Designgoals: A pypipegraph-compatible library that only recalculates jobs if their immediate input truly changed (thus shielding from no-output-changing inputs), and that allows rerunning the job graph, and such an improved interactive (notebook) experience.
It will also allow jobs that were absent temporarily
to correctly discover whether their input changed.
API: The API will offer a pypipegraph compatibility layer, though I also want to replace some warts, so we'll see if there will be a new primary API.
There will be one entry function
ppg.new() with sensible logging defaults for our purposes.
And one run function ppg.run()
though of course internally, there will be one ppg.global_pipegraph_object
Calling a job will run the pipegraph as it is right now, and return a value,
which will allow jobs within the notebook that actually plot something.
Creating a job will - as before, add it to the graph.
FunctionInvariants should be able to auto-detect their name.
ParamaterInvariants can be generated directly on existing jobs,
auto-naming them.
All FileGeneratingJob will be MultiFileGeneratingJob
FGJ will just be a frontend.
DataLoading will take two functions: load_data, unload_data,
and AttributeLoadingJob will just be a wrapper.
Jobs will take a parameter add_function_invariant instead of
the auto_inject attribute hack we had.
Nomenclature: Upstream/downstream are jobs that need to be done before or after this job. (What the old pypipegraph called prerequisites and dependents).
History: Is stored per 'running script' - ie. per notebook filename.

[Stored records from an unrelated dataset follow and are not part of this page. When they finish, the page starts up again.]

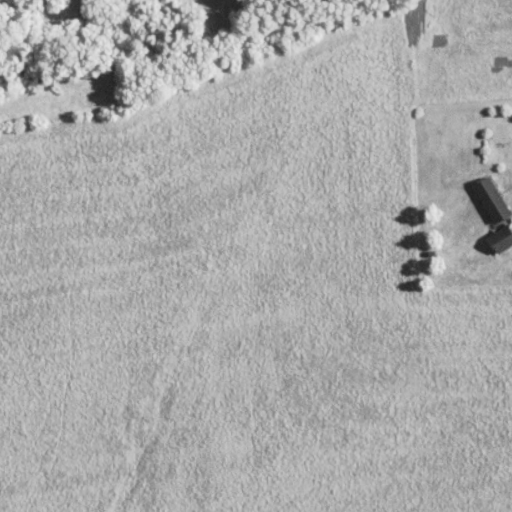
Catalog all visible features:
building: (479, 193)
building: (490, 232)
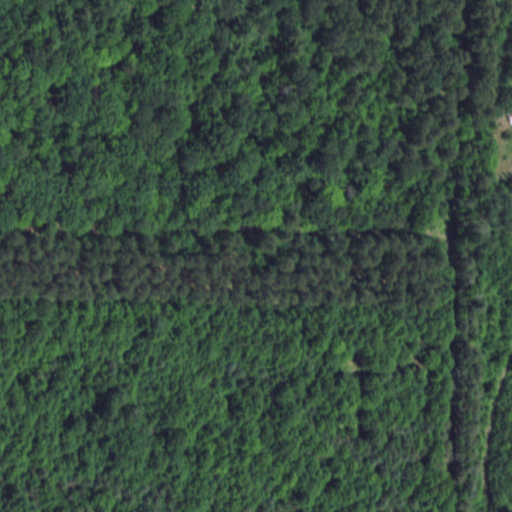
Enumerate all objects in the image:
building: (506, 97)
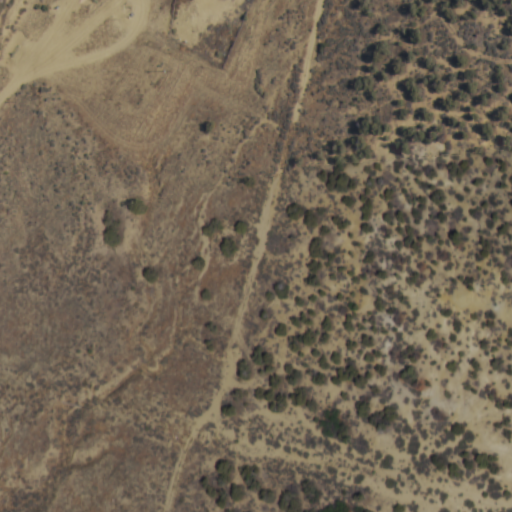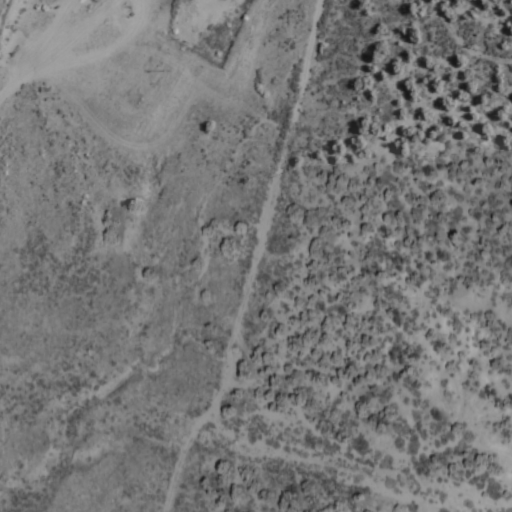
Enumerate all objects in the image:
road: (76, 33)
road: (39, 50)
road: (103, 51)
road: (261, 261)
river: (106, 368)
road: (352, 470)
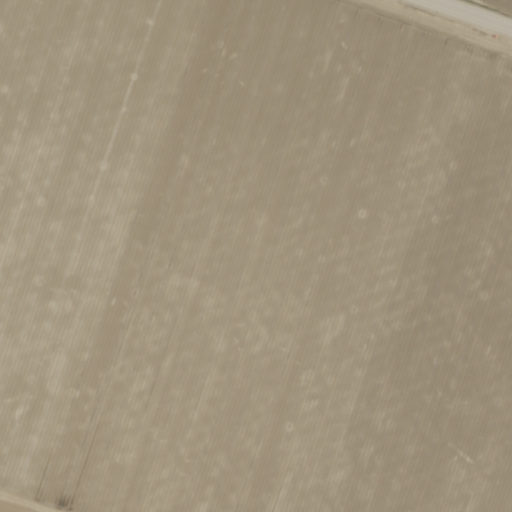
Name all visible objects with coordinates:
crop: (501, 3)
road: (467, 15)
crop: (252, 260)
crop: (9, 508)
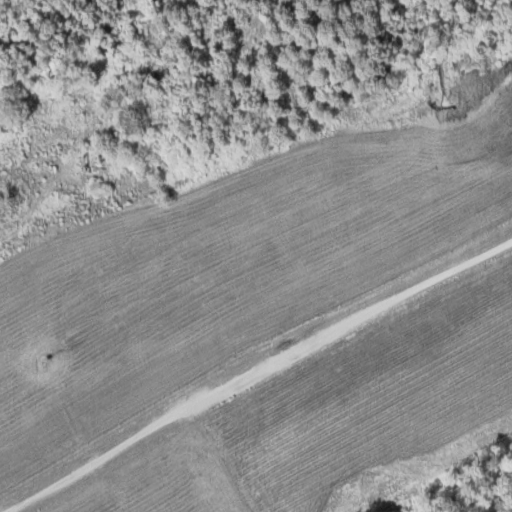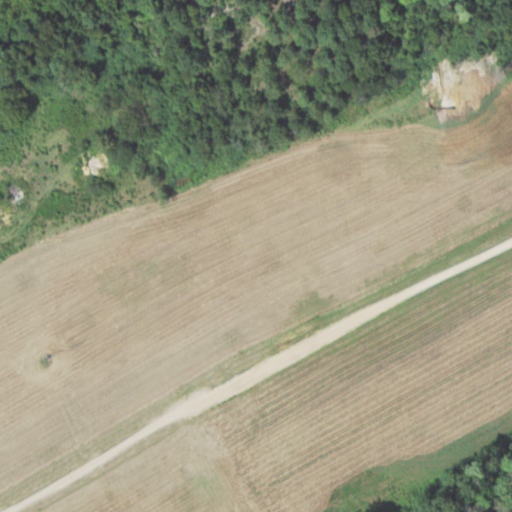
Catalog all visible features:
road: (258, 369)
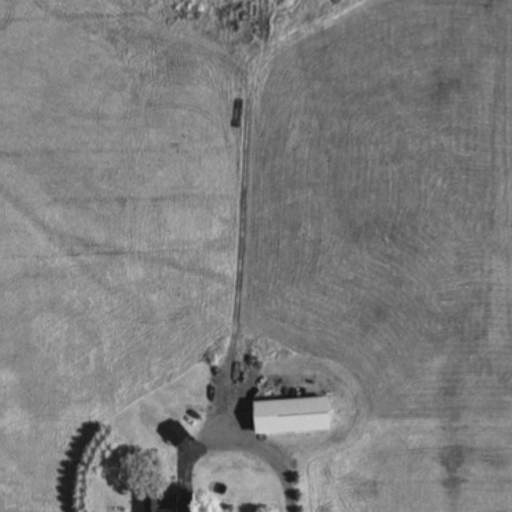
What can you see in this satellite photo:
building: (289, 417)
building: (163, 503)
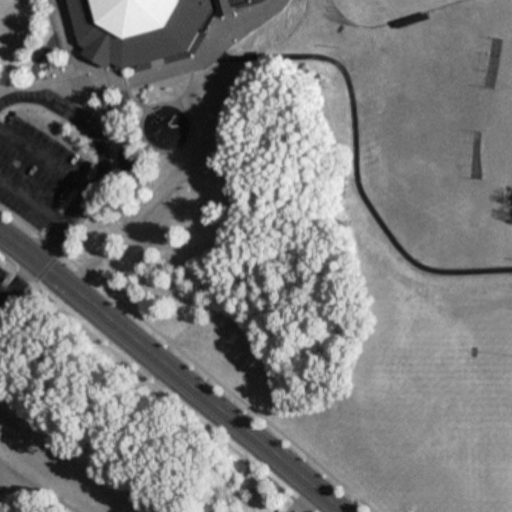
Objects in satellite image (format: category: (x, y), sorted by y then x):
road: (60, 23)
building: (141, 26)
building: (135, 28)
road: (291, 32)
road: (205, 53)
road: (90, 70)
road: (180, 85)
road: (129, 98)
road: (67, 99)
road: (93, 110)
road: (51, 131)
road: (107, 131)
road: (164, 145)
road: (99, 155)
road: (44, 160)
road: (349, 162)
parking lot: (32, 173)
road: (293, 181)
road: (168, 185)
road: (31, 201)
park: (382, 250)
park: (123, 252)
parking lot: (1, 272)
road: (15, 280)
road: (29, 282)
road: (1, 295)
road: (432, 301)
road: (189, 355)
road: (377, 359)
road: (166, 372)
road: (149, 387)
road: (277, 413)
road: (84, 434)
road: (351, 504)
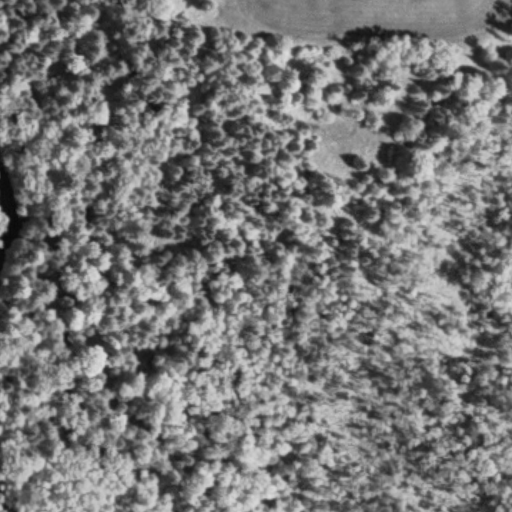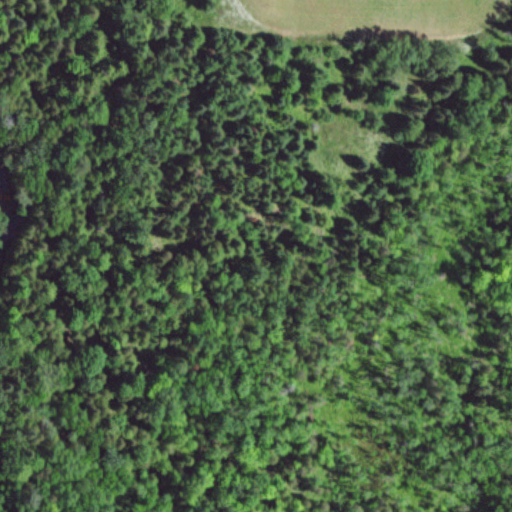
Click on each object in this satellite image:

Will be placed, together with the logs, in folder .pypipegraph2
The hashs will be dicts method -> hash allowing
hash migration (when changing hash algorithm),
and keeping multiple 'hashes' (Think FunctionInvariants,
which are unchanged if either the byte code (python version specific!)
or the function source code is unchanged,
or FileInvariants, which only recalculate hashes when FileSize or MTime changed).
Jobs: Renaming a job between runs is
Inputs (derived from the direct upstream jobs):
A list of (id, hash) tuples, being compared to the last run (the 'historical')
An input is unchanged if there is exactly one input with the same hash
allowing name changes.
It is changed if the name is found, but the hash differs, triggering recalculation.
It is missing, if it's not in the historical. A missing input triggers recalculation.
Excess inputs compared to the historical will also trigger a recalculation.
Outputs:
A job generates (id, hash) output tuples.
Creating actual output files is, in essence, a side effect.
Missing output files might, or might not, trigger recalculation.
A job may choose to return it's historical output instead (e.g. a FileGeneratingJob
does not need to recalculate it's hash every time).
The output-ids must be declared when the job is being created.
A job might also have a api-name -> actual id mapping to allow
tying jobs to subparts of upstream jobs. (e.g. you may depend on the bam, but not on the BAI).
Id: a job is identified by the ids it produces.
Renaming between runs is harmless, we match by hash.
On id conflicts:
if it's the same set of ids: replace job. Keep upstream/downstreams!
If it's not:
interactive: remove others, place this one, warn?
non-interactive: hard fault, though optionally allow extension (thing QcCollectingJob).
On redefinition of FunctionInvariants:
FunctionInvariants should be 'instant-hashing'. Changing the contents *during* a run
is a GraphFailure. Changing it non interactively is a graph failure.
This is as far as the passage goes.